E’ importante ricordare che nel panorama del diritto internazionale il riconoscimento del diritto d’asilo sembra poggiare su due presupposti di fondamentale importanza: la piena libertà dello Stato di concedere tale beneficio e l’assenza, da parte di chi lo reclama, di un diritto
soggettivo ad ottenerlo (1).

Infatti, sebbene la comunità internazionale abbia mostrato, anche a seguito dei risvolti storico-politici del secondo dopoguerra, una maggiore sensibilizzazione nei confronti della materia, questa dicotomia esistente tra la facoltà degli Stati di concedere asilo e l’inesistenza di un diritto soggettivo dell’individuo ad ottenerlo, permea anche la formulazione ex art. 14 della Dichiarazione Universale dei Diritti dell’Uomo (2).

Nella disposizione di specie si riconosce a chi è perseguitato il diritto di godere (to enjoy) asilo senza che questo si traduca espressamente in un diritto soggettivo dell’individuo.
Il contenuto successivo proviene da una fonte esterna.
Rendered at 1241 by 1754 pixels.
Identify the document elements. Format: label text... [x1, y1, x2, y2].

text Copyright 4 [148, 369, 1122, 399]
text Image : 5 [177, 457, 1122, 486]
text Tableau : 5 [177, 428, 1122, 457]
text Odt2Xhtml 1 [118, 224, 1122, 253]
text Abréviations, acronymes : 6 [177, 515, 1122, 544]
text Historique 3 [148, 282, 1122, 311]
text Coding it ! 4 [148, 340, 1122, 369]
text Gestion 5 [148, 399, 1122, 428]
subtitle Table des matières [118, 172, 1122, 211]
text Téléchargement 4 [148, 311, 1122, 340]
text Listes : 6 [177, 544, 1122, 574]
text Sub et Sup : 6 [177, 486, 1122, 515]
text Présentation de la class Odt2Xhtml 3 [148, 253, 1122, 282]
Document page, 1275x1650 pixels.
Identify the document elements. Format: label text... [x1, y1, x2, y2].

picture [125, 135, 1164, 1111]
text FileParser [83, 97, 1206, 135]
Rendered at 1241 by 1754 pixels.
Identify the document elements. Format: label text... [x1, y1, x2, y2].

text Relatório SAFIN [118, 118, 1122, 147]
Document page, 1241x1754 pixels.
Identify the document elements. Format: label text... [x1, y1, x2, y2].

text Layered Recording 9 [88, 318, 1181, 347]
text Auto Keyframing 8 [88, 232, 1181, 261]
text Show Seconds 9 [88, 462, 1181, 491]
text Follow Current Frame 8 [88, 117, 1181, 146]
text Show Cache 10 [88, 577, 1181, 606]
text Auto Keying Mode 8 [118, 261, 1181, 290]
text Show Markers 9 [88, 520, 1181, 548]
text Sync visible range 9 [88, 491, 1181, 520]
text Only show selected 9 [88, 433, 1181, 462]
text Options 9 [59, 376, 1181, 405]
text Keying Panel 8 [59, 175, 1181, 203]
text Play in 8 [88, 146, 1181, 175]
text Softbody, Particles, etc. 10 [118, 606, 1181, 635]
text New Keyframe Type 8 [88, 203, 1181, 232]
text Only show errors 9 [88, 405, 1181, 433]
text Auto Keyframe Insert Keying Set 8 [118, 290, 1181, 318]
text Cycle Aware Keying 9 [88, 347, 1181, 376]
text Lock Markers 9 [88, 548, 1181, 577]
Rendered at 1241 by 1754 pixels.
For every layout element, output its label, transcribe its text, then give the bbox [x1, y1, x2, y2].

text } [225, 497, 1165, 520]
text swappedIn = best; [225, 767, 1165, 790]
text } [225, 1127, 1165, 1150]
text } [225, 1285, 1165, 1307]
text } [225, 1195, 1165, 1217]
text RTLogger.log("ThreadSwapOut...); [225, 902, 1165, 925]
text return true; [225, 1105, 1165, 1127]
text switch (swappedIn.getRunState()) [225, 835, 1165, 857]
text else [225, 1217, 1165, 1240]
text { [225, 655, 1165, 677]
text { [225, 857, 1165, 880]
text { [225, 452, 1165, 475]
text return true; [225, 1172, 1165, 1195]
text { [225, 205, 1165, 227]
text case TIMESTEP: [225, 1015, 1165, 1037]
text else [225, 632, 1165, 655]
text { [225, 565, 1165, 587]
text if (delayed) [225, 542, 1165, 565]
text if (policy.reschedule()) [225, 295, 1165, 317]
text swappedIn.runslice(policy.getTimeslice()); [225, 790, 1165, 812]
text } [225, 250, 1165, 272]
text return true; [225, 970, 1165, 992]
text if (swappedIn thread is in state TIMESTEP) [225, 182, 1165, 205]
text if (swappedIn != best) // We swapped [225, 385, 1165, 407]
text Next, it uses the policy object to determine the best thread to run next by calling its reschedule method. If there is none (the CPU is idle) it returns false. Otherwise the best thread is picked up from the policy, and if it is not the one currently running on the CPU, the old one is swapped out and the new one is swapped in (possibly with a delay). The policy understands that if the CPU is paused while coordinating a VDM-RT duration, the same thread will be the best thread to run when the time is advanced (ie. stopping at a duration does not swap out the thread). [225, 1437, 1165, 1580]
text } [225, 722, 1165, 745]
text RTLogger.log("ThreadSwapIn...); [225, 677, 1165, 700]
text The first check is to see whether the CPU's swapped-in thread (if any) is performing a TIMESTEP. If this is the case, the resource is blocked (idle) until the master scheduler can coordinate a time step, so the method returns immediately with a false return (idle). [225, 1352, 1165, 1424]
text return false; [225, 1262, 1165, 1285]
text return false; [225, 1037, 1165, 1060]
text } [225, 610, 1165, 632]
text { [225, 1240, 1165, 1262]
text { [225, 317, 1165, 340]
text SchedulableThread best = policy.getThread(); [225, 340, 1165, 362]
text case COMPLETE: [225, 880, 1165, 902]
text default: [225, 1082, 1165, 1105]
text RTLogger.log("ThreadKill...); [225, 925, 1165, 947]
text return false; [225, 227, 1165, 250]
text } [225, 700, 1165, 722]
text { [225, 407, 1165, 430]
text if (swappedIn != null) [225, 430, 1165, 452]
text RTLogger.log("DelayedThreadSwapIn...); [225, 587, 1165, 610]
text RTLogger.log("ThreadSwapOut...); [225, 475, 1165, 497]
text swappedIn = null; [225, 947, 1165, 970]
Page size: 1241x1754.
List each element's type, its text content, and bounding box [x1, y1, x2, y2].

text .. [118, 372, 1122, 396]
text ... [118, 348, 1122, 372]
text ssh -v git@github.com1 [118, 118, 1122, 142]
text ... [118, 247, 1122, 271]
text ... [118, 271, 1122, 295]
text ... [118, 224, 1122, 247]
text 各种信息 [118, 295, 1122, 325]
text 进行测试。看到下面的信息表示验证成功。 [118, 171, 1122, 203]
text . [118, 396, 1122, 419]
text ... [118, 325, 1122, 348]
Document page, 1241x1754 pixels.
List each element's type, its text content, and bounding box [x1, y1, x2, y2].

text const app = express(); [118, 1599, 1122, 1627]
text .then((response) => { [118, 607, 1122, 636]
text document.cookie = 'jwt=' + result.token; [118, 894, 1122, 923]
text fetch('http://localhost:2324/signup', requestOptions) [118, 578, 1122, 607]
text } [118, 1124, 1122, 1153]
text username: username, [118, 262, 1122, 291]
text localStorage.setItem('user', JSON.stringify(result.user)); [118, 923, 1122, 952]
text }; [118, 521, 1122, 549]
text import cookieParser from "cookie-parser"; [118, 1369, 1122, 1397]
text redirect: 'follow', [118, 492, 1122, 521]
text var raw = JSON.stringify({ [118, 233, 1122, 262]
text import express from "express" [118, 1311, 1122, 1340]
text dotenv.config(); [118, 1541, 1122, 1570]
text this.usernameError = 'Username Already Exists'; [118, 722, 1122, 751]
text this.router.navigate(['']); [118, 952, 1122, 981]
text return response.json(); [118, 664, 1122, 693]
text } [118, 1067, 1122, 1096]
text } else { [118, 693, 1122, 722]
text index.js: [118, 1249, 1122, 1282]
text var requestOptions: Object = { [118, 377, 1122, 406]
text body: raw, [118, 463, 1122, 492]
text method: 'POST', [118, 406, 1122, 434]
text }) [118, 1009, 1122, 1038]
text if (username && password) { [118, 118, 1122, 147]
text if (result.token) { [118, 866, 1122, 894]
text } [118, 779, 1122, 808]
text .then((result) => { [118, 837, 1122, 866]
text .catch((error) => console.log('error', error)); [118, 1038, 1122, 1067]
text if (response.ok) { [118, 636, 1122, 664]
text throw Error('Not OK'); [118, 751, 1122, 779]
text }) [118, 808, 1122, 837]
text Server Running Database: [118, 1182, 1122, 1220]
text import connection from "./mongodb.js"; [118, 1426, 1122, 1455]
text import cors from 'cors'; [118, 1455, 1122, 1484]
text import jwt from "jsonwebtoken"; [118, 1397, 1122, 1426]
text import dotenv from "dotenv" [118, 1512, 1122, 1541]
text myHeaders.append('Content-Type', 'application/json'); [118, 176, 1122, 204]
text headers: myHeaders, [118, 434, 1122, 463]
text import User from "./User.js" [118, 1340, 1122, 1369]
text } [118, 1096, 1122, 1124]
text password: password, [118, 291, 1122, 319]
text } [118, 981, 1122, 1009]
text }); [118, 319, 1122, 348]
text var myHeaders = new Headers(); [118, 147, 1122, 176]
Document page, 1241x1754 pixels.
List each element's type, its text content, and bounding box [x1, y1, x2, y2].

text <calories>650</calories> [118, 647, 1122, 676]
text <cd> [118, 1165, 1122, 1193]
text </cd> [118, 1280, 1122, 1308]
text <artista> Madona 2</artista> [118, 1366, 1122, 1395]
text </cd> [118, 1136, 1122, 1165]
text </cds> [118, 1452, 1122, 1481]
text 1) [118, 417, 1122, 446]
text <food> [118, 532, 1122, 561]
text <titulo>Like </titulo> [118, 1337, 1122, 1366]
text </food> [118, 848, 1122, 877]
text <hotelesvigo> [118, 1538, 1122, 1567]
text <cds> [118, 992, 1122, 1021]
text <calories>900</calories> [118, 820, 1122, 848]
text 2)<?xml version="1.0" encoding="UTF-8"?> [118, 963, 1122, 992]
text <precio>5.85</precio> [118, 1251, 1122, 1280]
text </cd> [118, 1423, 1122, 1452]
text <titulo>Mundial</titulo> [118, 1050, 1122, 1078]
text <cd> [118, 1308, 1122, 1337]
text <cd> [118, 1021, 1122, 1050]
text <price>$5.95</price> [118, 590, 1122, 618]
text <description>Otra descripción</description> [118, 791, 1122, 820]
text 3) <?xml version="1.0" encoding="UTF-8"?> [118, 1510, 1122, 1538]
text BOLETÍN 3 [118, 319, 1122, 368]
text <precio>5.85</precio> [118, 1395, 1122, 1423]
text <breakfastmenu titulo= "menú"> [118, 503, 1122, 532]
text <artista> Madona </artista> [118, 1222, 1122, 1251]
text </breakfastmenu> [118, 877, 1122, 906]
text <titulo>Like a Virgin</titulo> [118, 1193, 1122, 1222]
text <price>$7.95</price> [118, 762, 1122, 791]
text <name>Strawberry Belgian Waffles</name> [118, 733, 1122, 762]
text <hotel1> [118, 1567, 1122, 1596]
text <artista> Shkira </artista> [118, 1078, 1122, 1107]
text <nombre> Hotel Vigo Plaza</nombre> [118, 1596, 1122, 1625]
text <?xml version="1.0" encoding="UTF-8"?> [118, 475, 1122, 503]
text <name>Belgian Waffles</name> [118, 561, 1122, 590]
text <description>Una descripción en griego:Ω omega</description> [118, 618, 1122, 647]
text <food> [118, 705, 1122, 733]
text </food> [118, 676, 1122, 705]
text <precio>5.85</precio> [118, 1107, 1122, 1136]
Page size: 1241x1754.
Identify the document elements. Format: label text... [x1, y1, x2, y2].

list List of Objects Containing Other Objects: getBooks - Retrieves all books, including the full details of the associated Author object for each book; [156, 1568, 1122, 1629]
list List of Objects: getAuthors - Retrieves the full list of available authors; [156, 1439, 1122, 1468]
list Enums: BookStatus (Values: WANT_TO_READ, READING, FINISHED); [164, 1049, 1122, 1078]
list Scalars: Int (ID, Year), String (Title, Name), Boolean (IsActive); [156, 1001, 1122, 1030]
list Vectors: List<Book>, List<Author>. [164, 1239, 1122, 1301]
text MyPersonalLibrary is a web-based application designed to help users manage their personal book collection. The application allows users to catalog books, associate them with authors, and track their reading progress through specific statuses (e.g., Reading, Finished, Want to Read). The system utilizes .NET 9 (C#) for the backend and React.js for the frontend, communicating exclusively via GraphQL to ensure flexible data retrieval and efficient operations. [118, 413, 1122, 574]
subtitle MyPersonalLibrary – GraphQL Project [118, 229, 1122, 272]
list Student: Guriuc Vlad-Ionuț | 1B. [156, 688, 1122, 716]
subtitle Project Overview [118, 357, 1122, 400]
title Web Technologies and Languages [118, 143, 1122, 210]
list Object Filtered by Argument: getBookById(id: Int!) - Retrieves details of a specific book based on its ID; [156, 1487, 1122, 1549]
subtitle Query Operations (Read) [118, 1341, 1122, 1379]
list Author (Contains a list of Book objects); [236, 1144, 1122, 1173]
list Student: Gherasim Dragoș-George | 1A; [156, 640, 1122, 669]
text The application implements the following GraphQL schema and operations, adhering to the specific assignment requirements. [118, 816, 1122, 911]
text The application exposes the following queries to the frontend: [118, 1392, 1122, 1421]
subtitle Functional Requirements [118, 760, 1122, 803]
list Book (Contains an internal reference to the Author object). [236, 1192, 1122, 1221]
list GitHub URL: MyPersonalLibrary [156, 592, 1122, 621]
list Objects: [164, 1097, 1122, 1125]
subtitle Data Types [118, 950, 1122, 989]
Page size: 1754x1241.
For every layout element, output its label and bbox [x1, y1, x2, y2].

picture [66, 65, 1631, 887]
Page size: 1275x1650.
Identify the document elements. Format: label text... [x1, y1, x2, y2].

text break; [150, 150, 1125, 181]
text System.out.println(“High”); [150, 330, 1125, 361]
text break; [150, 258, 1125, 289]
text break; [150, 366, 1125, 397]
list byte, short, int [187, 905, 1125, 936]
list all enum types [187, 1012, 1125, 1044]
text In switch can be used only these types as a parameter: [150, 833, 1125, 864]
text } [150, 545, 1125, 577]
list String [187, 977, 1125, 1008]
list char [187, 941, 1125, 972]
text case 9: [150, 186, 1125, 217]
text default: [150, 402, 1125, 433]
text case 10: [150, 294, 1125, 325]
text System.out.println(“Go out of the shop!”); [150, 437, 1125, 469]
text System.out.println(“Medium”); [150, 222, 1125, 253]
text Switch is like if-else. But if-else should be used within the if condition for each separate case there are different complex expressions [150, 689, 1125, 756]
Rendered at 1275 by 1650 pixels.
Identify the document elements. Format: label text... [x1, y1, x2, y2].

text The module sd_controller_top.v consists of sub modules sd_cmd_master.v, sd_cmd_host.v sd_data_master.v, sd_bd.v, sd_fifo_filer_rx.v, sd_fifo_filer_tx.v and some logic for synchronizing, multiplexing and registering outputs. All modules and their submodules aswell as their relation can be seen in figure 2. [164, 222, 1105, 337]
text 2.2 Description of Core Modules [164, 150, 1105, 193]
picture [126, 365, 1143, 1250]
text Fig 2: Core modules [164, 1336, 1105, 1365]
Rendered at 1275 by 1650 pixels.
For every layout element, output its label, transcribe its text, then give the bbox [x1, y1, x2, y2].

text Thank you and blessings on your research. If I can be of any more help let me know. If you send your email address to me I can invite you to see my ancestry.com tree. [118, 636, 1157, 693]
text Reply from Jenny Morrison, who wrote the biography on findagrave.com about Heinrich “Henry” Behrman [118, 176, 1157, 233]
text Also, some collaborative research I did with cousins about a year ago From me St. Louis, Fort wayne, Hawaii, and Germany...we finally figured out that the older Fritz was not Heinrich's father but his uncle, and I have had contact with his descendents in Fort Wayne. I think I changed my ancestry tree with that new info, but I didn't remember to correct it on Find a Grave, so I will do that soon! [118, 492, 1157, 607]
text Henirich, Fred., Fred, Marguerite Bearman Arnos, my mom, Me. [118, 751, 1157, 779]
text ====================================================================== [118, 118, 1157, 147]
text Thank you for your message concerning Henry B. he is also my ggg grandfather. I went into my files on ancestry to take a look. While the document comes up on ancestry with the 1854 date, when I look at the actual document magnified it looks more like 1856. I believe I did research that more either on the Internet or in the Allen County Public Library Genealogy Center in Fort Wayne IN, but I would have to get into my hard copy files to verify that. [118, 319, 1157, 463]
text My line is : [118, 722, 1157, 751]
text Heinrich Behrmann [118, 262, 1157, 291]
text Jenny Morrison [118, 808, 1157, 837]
La formulazione conclusiva della norma citata è frutto di un compromesso tra gli Stati e della volontà degli stessi di conservare un margine di discrezionalità nella definizione della materia, quale diretto corollario del principio di sovranità nazionale. Il testo originario della disposizione, infatti, garantiva simultaneamente non solo il diritto di richiedere asilo ma anche quello di vedere accolta la propria richiesta (everyone has the right to seek and to be granted, in other countries, asylum for persecution).

1. F. Rescigno, cit., pp. 33-35.

2. In seno alla disposizione ex art. 14 la Dichiarazione afferma: “1) Ogni individuo ha il diritto di cercare e di godere in altri paesi asilo dalle persecuzioni. 2) Questo diritto non potrà essere invocato qualora l’individuo sia realmente ricercato per reati non politici o per azioni contrarie ai fini e ai principi delle Nazioni Unite”.